Since fuel flow is a critical element in safe power production, an AEM aluminum fuel rail designed to accept a set of 720cc Bosch injectors good for over 500 hp was selected. Sure, the factory fuel rail is more than adequate but simply wasn't compatible with the Bosch injectors. The B16A's distributor was modified by removing the internal coil to allow for an MSD ignition amplifier. A FAST stand-alone engine management system was also used to dial in timing and fuel curves, which is after all what tuning is all about. With a pan full of Lucas synthetic oil, the engine was ran in normally aspirated trim on a SuperFlow engine dyno to help seat the new rings and get the new pistons acquainted with the old cylinders. After a short break-in period, the B16A produced 171 hp and 125 lb-ft of torque, approximately what was hoped for given the header, intake and low-compression ratio. Boost was next. After installing the turbo, several sub-10psi pulls followed, which resulted in 325 hp and 218 lb-ft of torque. There was more peak power to be had here with a bit more tuning but dyno time was limited and the desire to up the boost took precedence.

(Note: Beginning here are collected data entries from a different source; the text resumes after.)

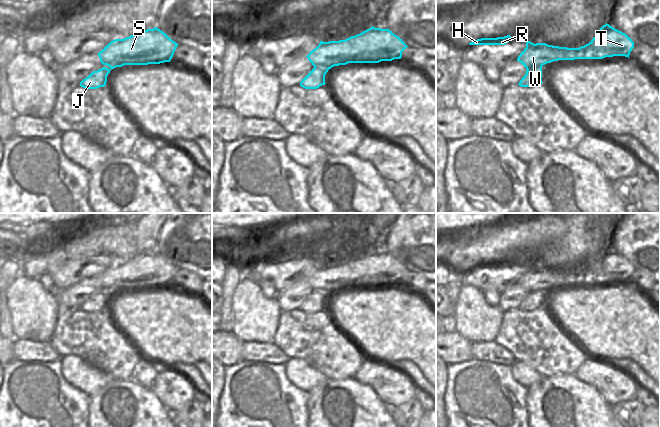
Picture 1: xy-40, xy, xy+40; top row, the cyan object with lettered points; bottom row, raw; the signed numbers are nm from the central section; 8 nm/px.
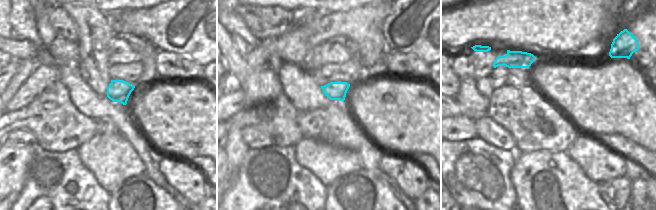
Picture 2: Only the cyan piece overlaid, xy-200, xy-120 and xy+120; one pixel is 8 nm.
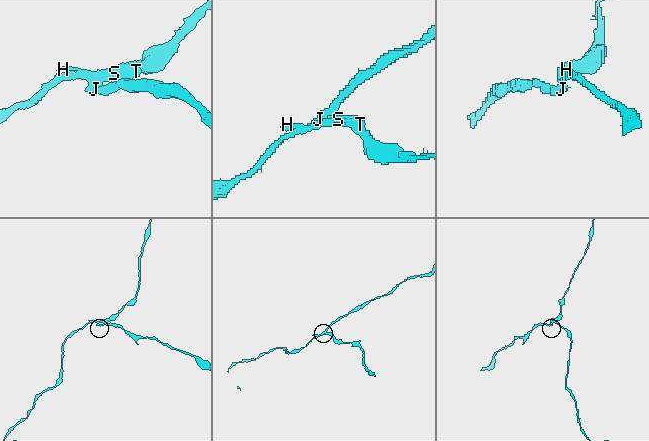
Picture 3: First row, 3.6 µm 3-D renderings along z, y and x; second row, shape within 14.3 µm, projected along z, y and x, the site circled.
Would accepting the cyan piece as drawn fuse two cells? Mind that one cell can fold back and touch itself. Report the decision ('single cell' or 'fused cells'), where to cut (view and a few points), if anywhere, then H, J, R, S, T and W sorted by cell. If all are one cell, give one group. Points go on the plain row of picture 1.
fused cells | xy+40 (541, 290), (535, 290), (527, 294) | H R S T W / J

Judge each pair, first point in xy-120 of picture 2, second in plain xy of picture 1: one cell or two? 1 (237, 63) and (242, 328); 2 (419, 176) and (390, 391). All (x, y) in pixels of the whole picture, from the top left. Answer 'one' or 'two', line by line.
1: one
2: one

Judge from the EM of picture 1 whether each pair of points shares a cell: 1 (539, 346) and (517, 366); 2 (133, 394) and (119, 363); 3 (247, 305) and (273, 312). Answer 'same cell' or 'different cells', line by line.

The 500hp Stock-Block Test
Following low-boost success the pressure was upped in 3psi intervals. At 14.6 psi the engine produced 387 hp and 260 lb-ft of torque. At 18 psi the numbers jumped to 425 hp and 286 lb-ft of torque while 20 psi brought 454 hp and over 300 lb-ft of torque. Don't forget, save for pistons, this engine is nearly stock. While all of this sounds as easy as cranking up the boost, understand that ignition timing was reduced to less than 18 degrees and tailored to each new boost level to accommodate a safe mixture. The tuning sequence was as follows: Drop ignition timing, dial in the air/fuel mixture then run full timing at the new boost level. Anything else could have easily resulted in a bent or broken rod from excessive cylinder pressure. A turn of the boost controller's screw brought 22.4 psi and 485 hp right along with it. A slightly rising boost curve produced a peak torque output of 324 lb-ft of torque at 7,800 rpm. The quest's final step for 500 hp was to increase boost pressure to 24 psi where the little B16A produced peak numbers of 507 hp and 339 lb-ft of torque. As fate would have it, dyno time was concluded shortly after reaching the 500hp mark.
Don't forget 507 hp from a near-stock B16A shows what is possible with proper tuning. While safeguards like sleeved cylinder walls, block guards, head studs and other precautionary measures are never a bad idea, remember that a little tuning goes a long way.